• [WHAT THIS TASK INVOLVES]: Nothing but a verbatim copy of the data, minus the images, should be returned.

*** DATA RECORDS Section Begins ***

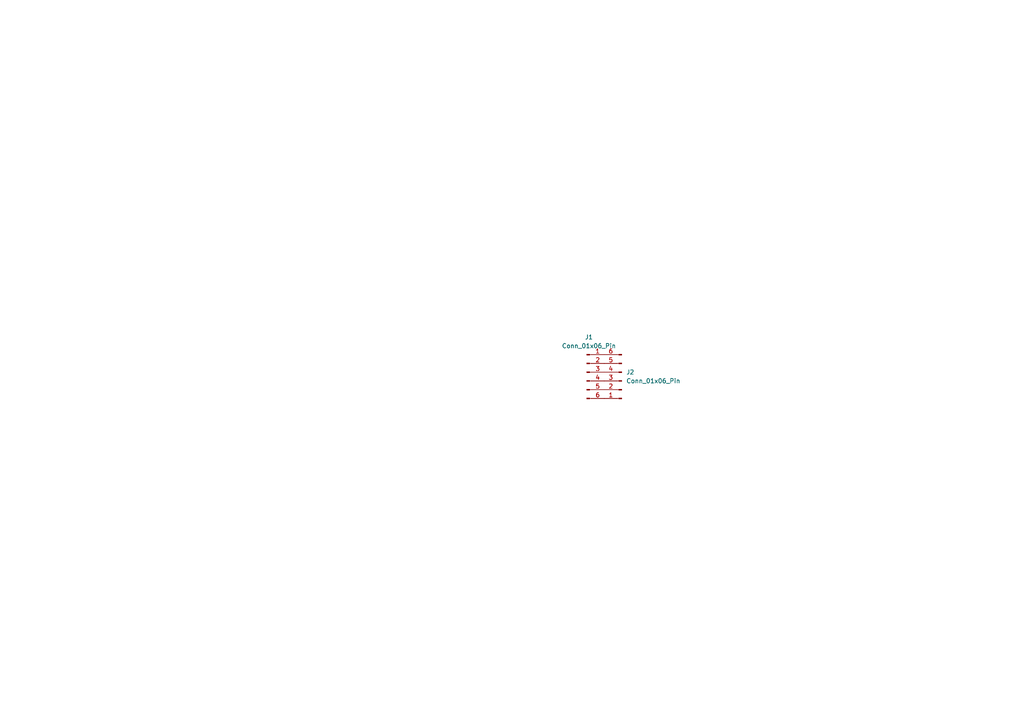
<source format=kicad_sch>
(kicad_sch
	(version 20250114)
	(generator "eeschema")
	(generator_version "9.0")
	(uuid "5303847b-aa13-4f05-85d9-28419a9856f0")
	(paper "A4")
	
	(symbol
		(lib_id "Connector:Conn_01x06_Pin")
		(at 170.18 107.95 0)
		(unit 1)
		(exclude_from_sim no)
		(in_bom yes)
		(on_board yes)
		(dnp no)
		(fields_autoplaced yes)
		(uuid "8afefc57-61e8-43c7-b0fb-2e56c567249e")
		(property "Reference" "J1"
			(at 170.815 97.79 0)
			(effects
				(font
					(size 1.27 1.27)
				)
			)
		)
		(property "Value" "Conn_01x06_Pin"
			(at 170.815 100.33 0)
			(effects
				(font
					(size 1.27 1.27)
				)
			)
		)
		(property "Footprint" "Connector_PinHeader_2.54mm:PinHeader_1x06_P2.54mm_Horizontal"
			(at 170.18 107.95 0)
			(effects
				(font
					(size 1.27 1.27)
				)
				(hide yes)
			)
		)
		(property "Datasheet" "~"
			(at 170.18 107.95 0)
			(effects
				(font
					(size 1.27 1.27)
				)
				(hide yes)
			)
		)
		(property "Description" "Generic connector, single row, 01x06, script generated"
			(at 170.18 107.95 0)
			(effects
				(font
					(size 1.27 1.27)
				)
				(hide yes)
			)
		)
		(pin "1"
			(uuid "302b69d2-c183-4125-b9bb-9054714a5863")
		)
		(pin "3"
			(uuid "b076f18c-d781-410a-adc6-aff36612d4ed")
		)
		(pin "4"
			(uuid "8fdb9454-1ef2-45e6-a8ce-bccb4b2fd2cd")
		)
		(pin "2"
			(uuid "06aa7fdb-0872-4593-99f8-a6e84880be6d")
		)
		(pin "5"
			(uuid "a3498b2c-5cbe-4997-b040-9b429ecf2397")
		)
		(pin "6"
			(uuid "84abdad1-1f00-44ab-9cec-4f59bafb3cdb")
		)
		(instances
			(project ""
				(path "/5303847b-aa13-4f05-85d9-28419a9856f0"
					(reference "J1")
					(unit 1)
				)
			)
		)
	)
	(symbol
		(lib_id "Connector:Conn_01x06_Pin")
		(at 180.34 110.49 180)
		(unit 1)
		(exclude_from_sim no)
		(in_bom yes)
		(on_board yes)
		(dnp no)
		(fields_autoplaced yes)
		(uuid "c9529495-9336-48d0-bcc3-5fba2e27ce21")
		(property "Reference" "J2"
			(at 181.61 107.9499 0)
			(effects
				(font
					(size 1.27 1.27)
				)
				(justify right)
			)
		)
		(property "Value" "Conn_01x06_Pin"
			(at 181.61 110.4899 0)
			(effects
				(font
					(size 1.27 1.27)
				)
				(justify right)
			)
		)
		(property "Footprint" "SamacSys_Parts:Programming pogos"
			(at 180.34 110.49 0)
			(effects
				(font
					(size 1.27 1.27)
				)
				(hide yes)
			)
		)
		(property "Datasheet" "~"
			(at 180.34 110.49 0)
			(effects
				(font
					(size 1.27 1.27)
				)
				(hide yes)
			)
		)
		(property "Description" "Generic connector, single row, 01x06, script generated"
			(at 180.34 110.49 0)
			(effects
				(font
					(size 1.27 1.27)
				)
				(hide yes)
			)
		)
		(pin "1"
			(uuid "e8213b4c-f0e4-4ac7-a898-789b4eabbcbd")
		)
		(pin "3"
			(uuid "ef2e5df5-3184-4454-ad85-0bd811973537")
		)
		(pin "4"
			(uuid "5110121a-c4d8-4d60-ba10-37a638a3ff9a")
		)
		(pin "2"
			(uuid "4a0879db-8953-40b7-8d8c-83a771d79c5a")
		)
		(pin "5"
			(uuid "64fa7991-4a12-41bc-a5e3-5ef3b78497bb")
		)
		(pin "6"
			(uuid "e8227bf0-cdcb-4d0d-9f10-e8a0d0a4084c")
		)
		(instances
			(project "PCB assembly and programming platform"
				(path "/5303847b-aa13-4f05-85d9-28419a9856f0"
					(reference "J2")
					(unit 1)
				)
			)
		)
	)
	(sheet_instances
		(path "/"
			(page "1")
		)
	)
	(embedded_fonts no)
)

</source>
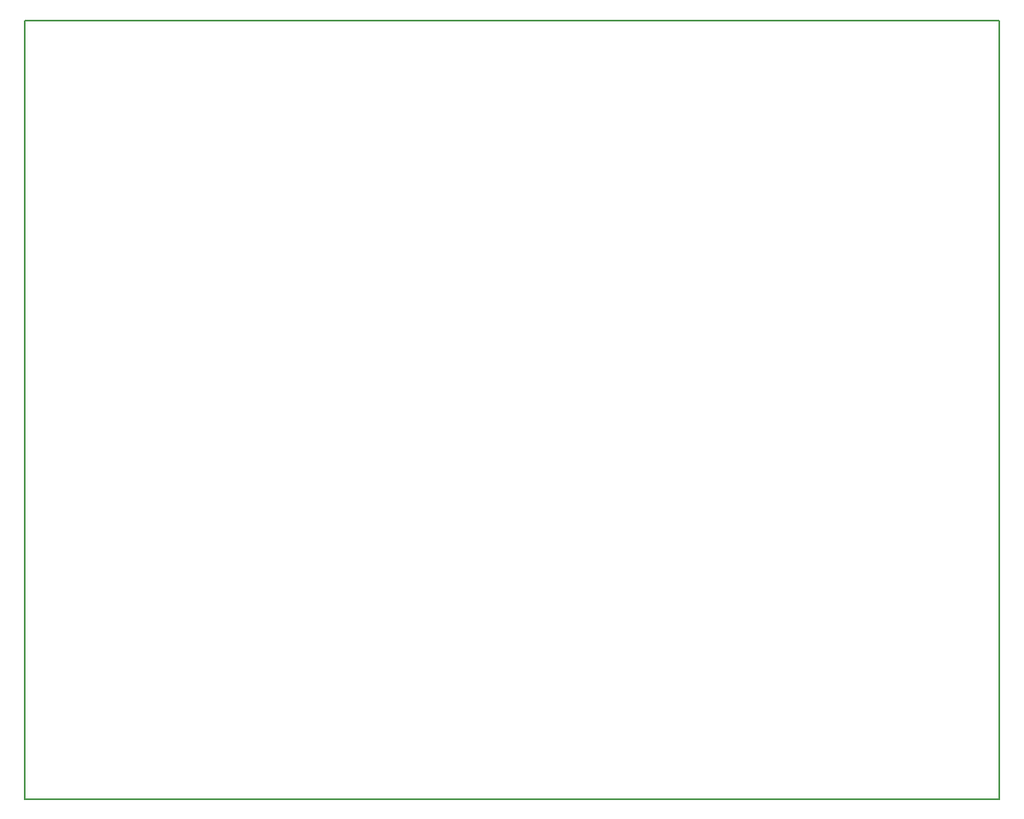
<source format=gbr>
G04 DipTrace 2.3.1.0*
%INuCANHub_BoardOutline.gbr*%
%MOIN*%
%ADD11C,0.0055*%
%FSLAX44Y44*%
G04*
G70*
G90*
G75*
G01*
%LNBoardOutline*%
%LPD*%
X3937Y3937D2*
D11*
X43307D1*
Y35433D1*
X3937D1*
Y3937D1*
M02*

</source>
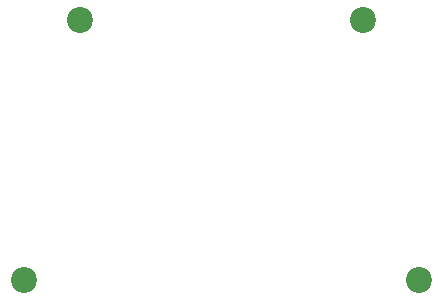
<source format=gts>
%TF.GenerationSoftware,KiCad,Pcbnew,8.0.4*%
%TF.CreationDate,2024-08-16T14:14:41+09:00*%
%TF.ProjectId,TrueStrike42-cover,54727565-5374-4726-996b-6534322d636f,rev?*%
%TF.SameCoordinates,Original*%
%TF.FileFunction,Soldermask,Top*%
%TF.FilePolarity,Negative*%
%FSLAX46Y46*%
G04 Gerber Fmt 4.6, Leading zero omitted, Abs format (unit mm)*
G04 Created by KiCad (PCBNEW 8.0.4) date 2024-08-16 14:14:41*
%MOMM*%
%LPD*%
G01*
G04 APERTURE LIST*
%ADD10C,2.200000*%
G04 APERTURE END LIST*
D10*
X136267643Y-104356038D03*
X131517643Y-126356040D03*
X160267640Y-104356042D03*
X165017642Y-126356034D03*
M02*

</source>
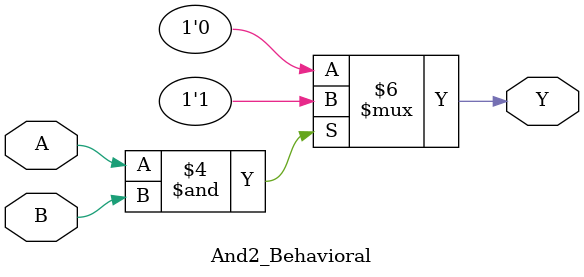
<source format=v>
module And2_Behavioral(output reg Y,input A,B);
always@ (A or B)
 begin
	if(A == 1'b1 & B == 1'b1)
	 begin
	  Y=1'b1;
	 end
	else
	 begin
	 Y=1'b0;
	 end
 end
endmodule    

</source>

*** DATA RECORDS Section Ends ***

• [REPLY]:
<source format=kicad_sch>
(kicad_sch
	(version 20250114)
	(generator "eeschema")
	(generator_version "9.0")
	(uuid "5303847b-aa13-4f05-85d9-28419a9856f0")
	(paper "A4")
	
	(symbol
		(lib_id "Connector:Conn_01x06_Pin")
		(at 170.18 107.95 0)
		(unit 1)
		(exclude_from_sim no)
		(in_bom yes)
		(on_board yes)
		(dnp no)
		(fields_autoplaced yes)
		(uuid "8afefc57-61e8-43c7-b0fb-2e56c567249e")
		(property "Reference" "J1"
			(at 170.815 97.79 0)
			(effects
				(font
					(size 1.27 1.27)
				)
			)
		)
		(property "Value" "Conn_01x06_Pin"
			(at 170.815 100.33 0)
			(effects
				(font
					(size 1.27 1.27)
				)
			)
		)
		(property "Footprint" "Connector_PinHeader_2.54mm:PinHeader_1x06_P2.54mm_Horizontal"
			(at 170.18 107.95 0)
			(effects
				(font
					(size 1.27 1.27)
				)
				(hide yes)
			)
		)
		(property "Datasheet" "~"
			(at 170.18 107.95 0)
			(effects
				(font
					(size 1.27 1.27)
				)
				(hide yes)
			)
		)
		(property "Description" "Generic connector, single row, 01x06, script generated"
			(at 170.18 107.95 0)
			(effects
				(font
					(size 1.27 1.27)
				)
				(hide yes)
			)
		)
		(pin "1"
			(uuid "302b69d2-c183-4125-b9bb-9054714a5863")
		)
		(pin "3"
			(uuid "b076f18c-d781-410a-adc6-aff36612d4ed")
		)
		(pin "4"
			(uuid "8fdb9454-1ef2-45e6-a8ce-bccb4b2fd2cd")
		)
		(pin "2"
			(uuid "06aa7fdb-0872-4593-99f8-a6e84880be6d")
		)
		(pin "5"
			(uuid "a3498b2c-5cbe-4997-b040-9b429ecf2397")
		)
		(pin "6"
			(uuid "84abdad1-1f00-44ab-9cec-4f59bafb3cdb")
		)
		(instances
			(project ""
				(path "/5303847b-aa13-4f05-85d9-28419a9856f0"
					(reference "J1")
					(unit 1)
				)
			)
		)
	)
	(symbol
		(lib_id "Connector:Conn_01x06_Pin")
		(at 180.34 110.49 180)
		(unit 1)
		(exclude_from_sim no)
		(in_bom yes)
		(on_board yes)
		(dnp no)
		(fields_autoplaced yes)
		(uuid "c9529495-9336-48d0-bcc3-5fba2e27ce21")
		(property "Reference" "J2"
			(at 181.61 107.9499 0)
			(effects
				(font
					(size 1.27 1.27)
				)
				(justify right)
			)
		)
		(property "Value" "Conn_01x06_Pin"
			(at 181.61 110.4899 0)
			(effects
				(font
					(size 1.27 1.27)
				)
				(justify right)
			)
		)
		(property "Footprint" "SamacSys_Parts:Programming pogos"
			(at 180.34 110.49 0)
			(effects
				(font
					(size 1.27 1.27)
				)
				(hide yes)
			)
		)
		(property "Datasheet" "~"
			(at 180.34 110.49 0)
			(effects
				(font
					(size 1.27 1.27)
				)
				(hide yes)
			)
		)
		(property "Description" "Generic connector, single row, 01x06, script generated"
			(at 180.34 110.49 0)
			(effects
				(font
					(size 1.27 1.27)
				)
				(hide yes)
			)
		)
		(pin "1"
			(uuid "e8213b4c-f0e4-4ac7-a898-789b4eabbcbd")
		)
		(pin "3"
			(uuid "ef2e5df5-3184-4454-ad85-0bd811973537")
		)
		(pin "4"
			(uuid "5110121a-c4d8-4d60-ba10-37a638a3ff9a")
		)
		(pin "2"
			(uuid "4a0879db-8953-40b7-8d8c-83a771d79c5a")
		)
		(pin "5"
			(uuid "64fa7991-4a12-41bc-a5e3-5ef3b78497bb")
		)
		(pin "6"
			(uuid "e8227bf0-cdcb-4d0d-9f10-e8a0d0a4084c")
		)
		(instances
			(project "PCB assembly and programming platform"
				(path "/5303847b-aa13-4f05-85d9-28419a9856f0"
					(reference "J2")
					(unit 1)
				)
			)
		)
	)
	(sheet_instances
		(path "/"
			(page "1")
		)
	)
	(embedded_fonts no)
)

</source>
<source format=gbr>
G04 DipTrace 2.3.1.0*
%INuCANHub_BoardOutline.gbr*%
%MOIN*%
%ADD11C,0.0055*%
%FSLAX44Y44*%
G04*
G70*
G90*
G75*
G01*
%LNBoardOutline*%
%LPD*%
X3937Y3937D2*
D11*
X43307D1*
Y35433D1*
X3937D1*
Y3937D1*
M02*

</source>
<source format=gts>
%TF.GenerationSoftware,KiCad,Pcbnew,8.0.4*%
%TF.CreationDate,2024-08-16T14:14:41+09:00*%
%TF.ProjectId,TrueStrike42-cover,54727565-5374-4726-996b-6534322d636f,rev?*%
%TF.SameCoordinates,Original*%
%TF.FileFunction,Soldermask,Top*%
%TF.FilePolarity,Negative*%
%FSLAX46Y46*%
G04 Gerber Fmt 4.6, Leading zero omitted, Abs format (unit mm)*
G04 Created by KiCad (PCBNEW 8.0.4) date 2024-08-16 14:14:41*
%MOMM*%
%LPD*%
G01*
G04 APERTURE LIST*
%ADD10C,2.200000*%
G04 APERTURE END LIST*
D10*
X136267643Y-104356038D03*
X131517643Y-126356040D03*
X160267640Y-104356042D03*
X165017642Y-126356034D03*
M02*

</source>
<source format=v>
module And2_Behavioral(output reg Y,input A,B);
always@ (A or B)
 begin
	if(A == 1'b1 & B == 1'b1)
	 begin
	  Y=1'b1;
	 end
	else
	 begin
	 Y=1'b0;
	 end
 end
endmodule    

</source>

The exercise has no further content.